== What this task involves ==
Return exactly the span of lines in the following data that opens with the line containing "Introduction Frugal Acyclic" and closes with the line containing "O ( ln d ln". Include nothing else.

[Stored dataset items]
══════════
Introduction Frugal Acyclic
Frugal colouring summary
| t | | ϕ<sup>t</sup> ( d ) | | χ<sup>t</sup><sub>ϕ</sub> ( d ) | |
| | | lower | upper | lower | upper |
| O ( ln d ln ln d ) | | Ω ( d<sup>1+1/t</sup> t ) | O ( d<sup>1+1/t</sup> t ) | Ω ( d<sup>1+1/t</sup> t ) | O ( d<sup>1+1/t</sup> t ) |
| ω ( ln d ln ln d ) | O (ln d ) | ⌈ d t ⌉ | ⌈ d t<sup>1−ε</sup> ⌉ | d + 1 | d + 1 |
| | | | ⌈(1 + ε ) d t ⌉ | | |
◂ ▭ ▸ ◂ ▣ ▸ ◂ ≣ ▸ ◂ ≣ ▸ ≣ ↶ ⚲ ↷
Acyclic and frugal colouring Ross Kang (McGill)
══════════
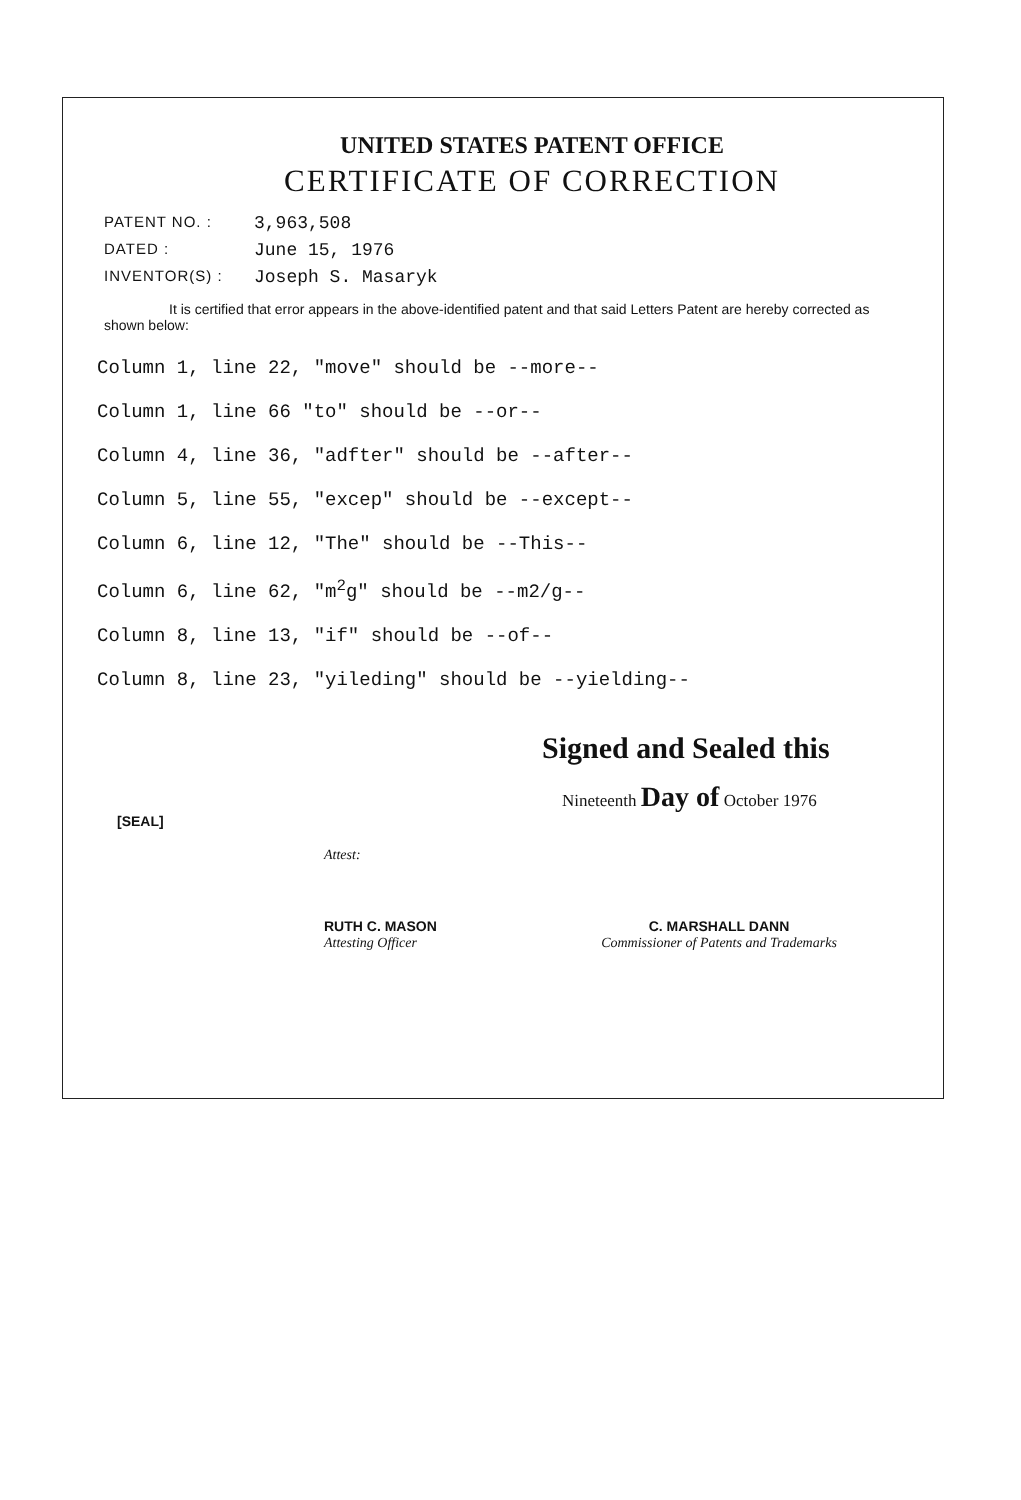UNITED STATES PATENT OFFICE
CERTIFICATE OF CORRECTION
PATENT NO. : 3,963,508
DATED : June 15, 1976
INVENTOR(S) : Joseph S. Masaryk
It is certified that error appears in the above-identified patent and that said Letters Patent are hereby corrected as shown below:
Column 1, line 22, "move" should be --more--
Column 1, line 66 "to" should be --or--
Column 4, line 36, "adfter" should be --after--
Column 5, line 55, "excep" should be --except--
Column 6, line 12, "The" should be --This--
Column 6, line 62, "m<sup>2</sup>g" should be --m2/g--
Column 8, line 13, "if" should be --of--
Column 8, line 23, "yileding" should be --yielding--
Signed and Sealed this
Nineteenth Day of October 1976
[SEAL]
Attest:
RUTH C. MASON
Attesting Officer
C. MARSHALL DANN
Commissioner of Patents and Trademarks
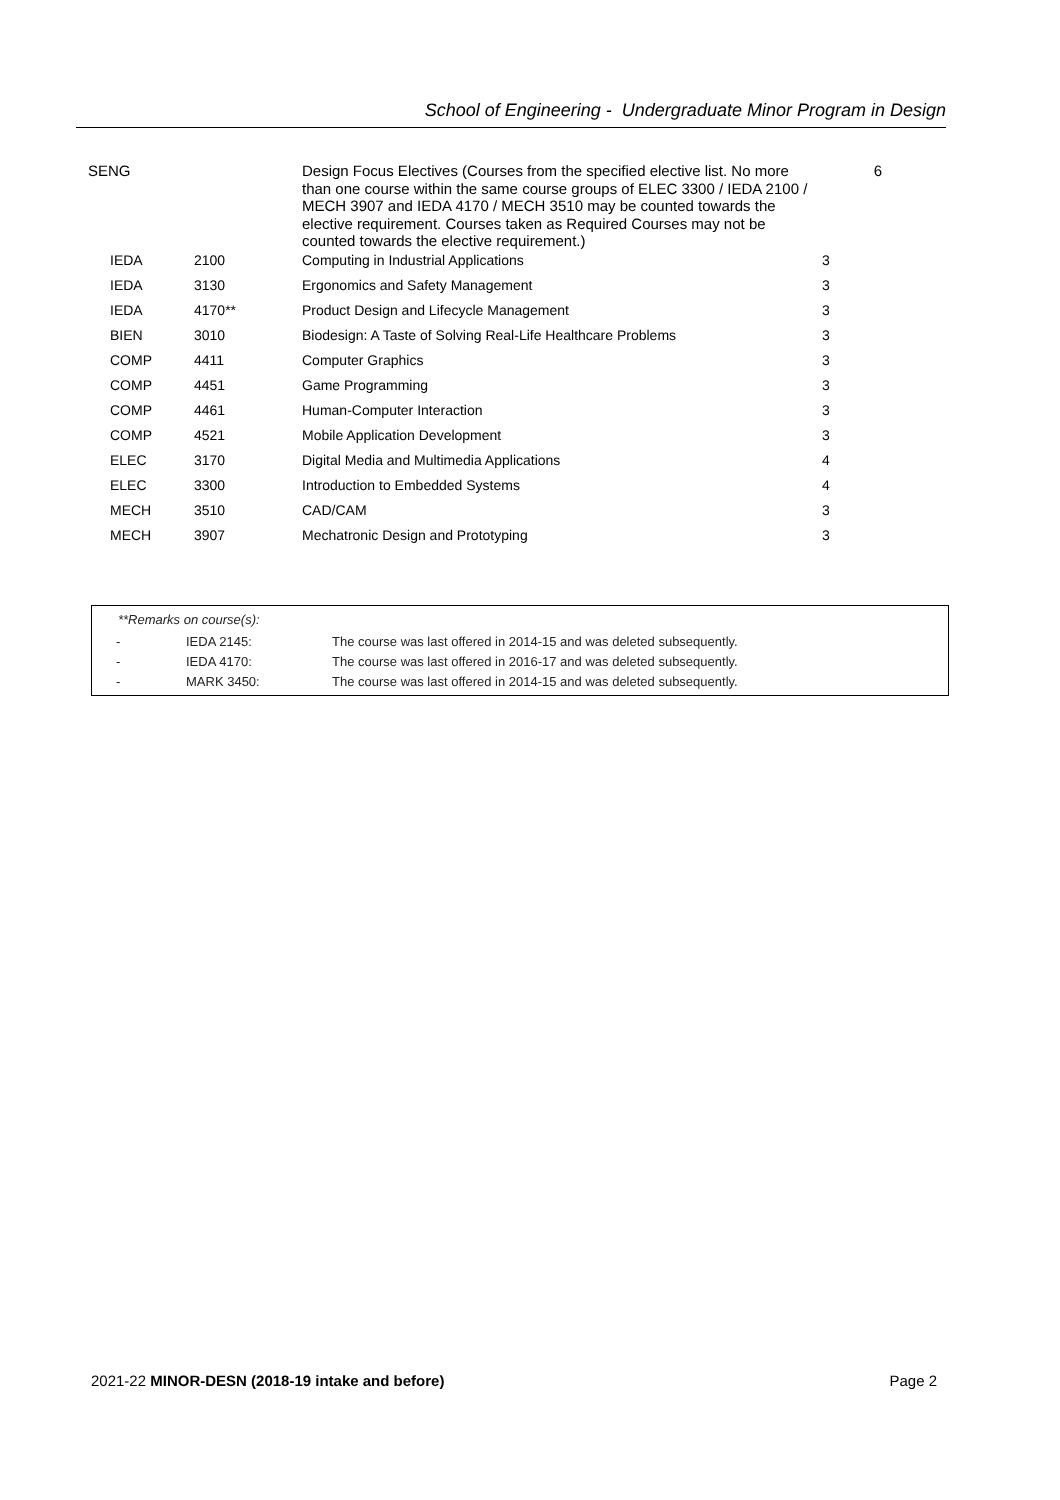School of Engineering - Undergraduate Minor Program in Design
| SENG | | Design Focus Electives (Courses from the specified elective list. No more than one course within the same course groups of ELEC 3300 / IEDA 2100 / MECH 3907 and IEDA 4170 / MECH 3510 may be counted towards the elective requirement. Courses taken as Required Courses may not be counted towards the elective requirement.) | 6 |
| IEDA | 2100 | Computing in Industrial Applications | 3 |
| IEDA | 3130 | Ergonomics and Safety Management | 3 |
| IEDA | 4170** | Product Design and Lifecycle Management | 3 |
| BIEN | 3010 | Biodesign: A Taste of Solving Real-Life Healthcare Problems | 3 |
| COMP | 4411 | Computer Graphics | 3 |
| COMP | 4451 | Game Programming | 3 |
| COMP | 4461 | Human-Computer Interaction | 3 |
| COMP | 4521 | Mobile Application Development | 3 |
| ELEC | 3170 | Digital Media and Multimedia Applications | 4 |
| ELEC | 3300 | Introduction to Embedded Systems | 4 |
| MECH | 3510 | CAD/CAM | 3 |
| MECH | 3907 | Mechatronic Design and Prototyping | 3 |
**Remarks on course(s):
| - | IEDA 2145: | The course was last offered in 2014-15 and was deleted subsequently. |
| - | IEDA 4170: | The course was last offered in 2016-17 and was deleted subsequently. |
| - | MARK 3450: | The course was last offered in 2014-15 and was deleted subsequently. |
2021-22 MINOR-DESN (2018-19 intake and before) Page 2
══════════
== Exercise solution ==
Introduction Frugal Acyclic
Frugal colouring summary
| t | | ϕ<sup>t</sup> ( d ) | | χ<sup>t</sup><sub>ϕ</sub> ( d ) | |
| | | lower | upper | lower | upper |
| O ( ln d ln ln d ) | | Ω ( d<sup>1+1/t</sup> t ) | O ( d<sup>1+1/t</sup> t ) | Ω ( d<sup>1+1/t</sup> t ) | O ( d<sup>1+1/t</sup> t ) |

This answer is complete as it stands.